What to work on: Copy the records character for character, from their first line through the line containing "విరాట్పురుషుని", both ends included.

(Dataset entries)
☆ ☆ ☆ ☆ ☆ ☆ ☆
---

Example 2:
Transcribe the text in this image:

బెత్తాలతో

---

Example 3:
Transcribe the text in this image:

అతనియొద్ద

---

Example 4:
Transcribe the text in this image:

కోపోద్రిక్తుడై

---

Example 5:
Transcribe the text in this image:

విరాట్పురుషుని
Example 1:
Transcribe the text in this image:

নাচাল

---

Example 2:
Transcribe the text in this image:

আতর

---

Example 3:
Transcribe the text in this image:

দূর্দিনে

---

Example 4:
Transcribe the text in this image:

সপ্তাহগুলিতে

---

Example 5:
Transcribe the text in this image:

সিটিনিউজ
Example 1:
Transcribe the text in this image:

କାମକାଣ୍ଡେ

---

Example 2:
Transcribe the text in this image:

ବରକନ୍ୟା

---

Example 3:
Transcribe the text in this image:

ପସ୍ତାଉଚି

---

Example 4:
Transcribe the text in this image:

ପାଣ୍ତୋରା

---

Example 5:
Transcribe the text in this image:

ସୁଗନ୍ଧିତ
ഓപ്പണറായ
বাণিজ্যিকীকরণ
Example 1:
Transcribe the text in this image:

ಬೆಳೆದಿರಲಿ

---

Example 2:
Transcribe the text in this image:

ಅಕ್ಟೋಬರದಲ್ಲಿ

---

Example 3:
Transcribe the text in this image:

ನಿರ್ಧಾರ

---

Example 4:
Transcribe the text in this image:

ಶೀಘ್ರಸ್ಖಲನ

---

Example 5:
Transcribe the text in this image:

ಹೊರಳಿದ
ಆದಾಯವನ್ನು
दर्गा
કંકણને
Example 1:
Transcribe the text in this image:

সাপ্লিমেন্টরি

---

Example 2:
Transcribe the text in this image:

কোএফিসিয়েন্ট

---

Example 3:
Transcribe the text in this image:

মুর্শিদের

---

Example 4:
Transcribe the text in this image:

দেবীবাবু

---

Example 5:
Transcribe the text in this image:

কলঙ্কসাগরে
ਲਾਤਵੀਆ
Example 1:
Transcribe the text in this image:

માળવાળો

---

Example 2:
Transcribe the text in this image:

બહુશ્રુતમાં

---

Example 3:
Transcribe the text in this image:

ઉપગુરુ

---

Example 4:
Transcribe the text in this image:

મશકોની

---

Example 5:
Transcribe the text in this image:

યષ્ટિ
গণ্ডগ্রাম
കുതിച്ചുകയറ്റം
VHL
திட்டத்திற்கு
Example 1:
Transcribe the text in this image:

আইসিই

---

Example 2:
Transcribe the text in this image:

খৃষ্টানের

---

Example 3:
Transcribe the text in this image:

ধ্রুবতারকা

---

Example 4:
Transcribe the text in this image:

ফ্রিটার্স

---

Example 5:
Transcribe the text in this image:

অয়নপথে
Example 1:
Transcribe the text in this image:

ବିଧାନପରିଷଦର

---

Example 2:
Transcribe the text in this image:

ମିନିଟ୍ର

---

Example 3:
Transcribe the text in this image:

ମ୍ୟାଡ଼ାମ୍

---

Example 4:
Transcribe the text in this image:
☆ ☆ ☆ ☆ ☆ ☆ ☆
Task result:
---

Example 2:
Transcribe the text in this image:

బెత్తాలతో

---

Example 3:
Transcribe the text in this image:

అతనియొద్ద

---

Example 4:
Transcribe the text in this image:

కోపోద్రిక్తుడై

---

Example 5:
Transcribe the text in this image:

విరాట్పురుషుని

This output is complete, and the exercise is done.